NORDIJA INSIGHTS · MARCH 2021


Is video streaming only for people with a 20/20 vision?

Janus Åhlander Olsen | 3 March 2021

Streaming your favorite video on multiple platforms, like your TV, mobile device, or computer, is how most people watch this type of media today. A complex matrix of screen sizes, screen resolutions, and different touch interfaces, like a simple remote, a touchpad, or finger touch and swipe, set high requirements of navigational patterns in apps.

Add some visual impairments on top of this, and you figure out that product interface design is not just a matter of building a good-looking UI with nice buttons and fresh colors; you need to take it a step further. 

At least 2.2 billion people have a vision impairment or blindness, according to WHOs World Report on Vision from 2019[1]. That is approx. 30% of the world. Do you want to exclude them from using your product?

Defining strong personas is a way to address your target users, but when building streaming apps, your target should be wide and allow all types of users to use the product as widely as possible. Specialized apps can benefit from using personas, but I want to challenge this in the streaming area, as you risk excluding types of people by leaning too much against your narrow persona definitions.

So how do you make an inclusive app design?

Every platform has its individual challenges but can be boiled down to a few headlines. I will touch on the first two in this article.

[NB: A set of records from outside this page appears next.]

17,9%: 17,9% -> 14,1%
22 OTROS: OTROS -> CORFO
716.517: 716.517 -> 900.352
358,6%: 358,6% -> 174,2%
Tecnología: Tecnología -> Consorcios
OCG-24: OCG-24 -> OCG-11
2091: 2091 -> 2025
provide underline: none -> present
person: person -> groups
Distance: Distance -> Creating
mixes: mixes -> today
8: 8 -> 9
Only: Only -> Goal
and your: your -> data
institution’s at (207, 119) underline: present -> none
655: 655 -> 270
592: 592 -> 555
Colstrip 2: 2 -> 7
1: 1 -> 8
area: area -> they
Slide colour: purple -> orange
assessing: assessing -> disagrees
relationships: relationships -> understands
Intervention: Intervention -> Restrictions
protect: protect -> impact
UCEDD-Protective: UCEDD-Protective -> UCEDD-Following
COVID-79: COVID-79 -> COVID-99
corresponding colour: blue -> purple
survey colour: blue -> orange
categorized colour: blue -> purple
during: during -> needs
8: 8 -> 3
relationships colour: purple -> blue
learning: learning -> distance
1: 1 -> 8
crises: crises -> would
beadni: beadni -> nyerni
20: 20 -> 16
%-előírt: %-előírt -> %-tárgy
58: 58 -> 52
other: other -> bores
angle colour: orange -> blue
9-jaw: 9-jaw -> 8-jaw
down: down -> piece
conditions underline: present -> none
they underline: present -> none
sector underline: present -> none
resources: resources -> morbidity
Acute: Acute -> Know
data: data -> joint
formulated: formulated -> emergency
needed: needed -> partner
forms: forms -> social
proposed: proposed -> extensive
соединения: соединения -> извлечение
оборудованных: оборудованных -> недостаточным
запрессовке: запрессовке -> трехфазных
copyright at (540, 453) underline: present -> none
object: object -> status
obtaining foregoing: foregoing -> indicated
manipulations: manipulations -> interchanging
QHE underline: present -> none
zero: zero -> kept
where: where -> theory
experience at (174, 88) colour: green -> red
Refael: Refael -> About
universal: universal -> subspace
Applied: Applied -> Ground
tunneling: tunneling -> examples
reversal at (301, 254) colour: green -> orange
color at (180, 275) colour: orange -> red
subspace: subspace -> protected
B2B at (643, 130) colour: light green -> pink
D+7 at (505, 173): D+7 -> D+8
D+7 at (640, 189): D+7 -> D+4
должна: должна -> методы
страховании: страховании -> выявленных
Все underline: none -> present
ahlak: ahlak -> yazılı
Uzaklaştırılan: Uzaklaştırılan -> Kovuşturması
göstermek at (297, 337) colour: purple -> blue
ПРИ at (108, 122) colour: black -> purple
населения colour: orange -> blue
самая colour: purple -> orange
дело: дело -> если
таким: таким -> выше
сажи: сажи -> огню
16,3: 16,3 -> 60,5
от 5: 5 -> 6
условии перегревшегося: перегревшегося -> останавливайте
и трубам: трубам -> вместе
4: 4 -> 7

Size matters, as well as contrast. Tiny buttons with a low contrast make it hard or even impossible for users with visual impairments to use the system. But also, people with normal vision will spend more time getting an overview, navigating the platform, and even miss out on important information. I have always been a fan of a simple and (buzzword alert) intuitive interface - big clear buttons with a descriptive label. Building a design for streaming apps is not about overwhelming the user with animations and unnecessary clutter; it is about shortening the journey and guiding the user so they don’t waste valuable time on the path to finding the next video. Use the W3 WCAG[2] (Web Content Accessibility Guidelines) guidelines to get started if you, like me, are passionate about building design for all people.

Use common sense. Can it really be that simple? Yes! Ever tried to sit with your phone or your laptop in the summer sun and not be able to see anything on it? Or standing further away from your TV, finding out that your eyes are not perfect anymore and everything is a little blurred, and what the heck is in focus on the TV app right now?

A study by Der-Song Lee from the Oriental Institute of Technology shows that the optimal distance to sit from your TV is 3 - 4 times the screen´s width[3]. So when you design the interface, look at it on a TV from the recommended distance and then see how it looks like if moving two steps further away. Is it still easily readable?

The same goes for your mobile device. Stretch your arm. Can you still easily navigate? What if you are on the train with the light constantly changing and small vibrations in the seat make it a little more challenging to read small text and hit the action areas, like buttons and input fields. Expanding the touch area around a button can be a way to help the user without compromising the design.

Remember to experience your design in a real or at least simulated real situation and use all the great guides and tools that are out there to make your design usable for all people.